Grok 4.5 is available now through SpaceXAI's AI programming tool, Grok Build, in Cursor as an API. However, the product was not deployed in the European market until mid-month.
On the same day, July 8, OpenAI said it would announce GPT-5.6 on July 9 after a delay due to safety assessment requirements from the US government, including the flagship Sol model for tasks requiring in-depth reasoning, programming, cybersecurity, biology and agent process capabilities; mid-range model Terra for "high-volume tasks"; and Luna for "fast and affordable" requirements, mainly for daily use.
Before GPT-5.6 was widely distributed, OpenAI launched GPT-Live, an AI with "real-time listening and speaking" capabilities to replace ChatGPT Voice. The biggest difference of GPT-Live is the ability to listen and speak simultaneously (full-duplex), allowing AI to respond immediately while the user is speaking, handle natural interruptions and maintain a conversation more like communication between two people.

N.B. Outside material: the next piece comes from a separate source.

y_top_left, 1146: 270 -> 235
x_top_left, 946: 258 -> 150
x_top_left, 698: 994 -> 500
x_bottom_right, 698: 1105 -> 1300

In addition to more natural conversations, GPT-Live also supports real-time live translation, including two versions GPT-Live-1 and GPT-Live-1 mini. In particular, GPT-Live-1 is provided for paid users (Go, Plus and Pro), while GPT-Live-1 mini is for free users.

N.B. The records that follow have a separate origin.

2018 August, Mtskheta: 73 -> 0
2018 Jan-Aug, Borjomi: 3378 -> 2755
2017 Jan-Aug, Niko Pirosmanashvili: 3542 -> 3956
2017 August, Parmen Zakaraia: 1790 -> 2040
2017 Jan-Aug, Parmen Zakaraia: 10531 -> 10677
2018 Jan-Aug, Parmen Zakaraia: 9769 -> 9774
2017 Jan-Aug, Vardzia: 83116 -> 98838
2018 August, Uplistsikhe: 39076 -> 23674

Some recent statistics show that AI companies are launching models at an unprecedented rate. Peter Assentorp, a programmer and designer from Denmark who built software that tracks AI developments called AIReleaseTracker, said the monthly cycle of major model releases has quadrupled between 2023 and 2025, from 18 to 69. From the beginning of the year to the end of June, major AI enterprises released 30 more new models or versions.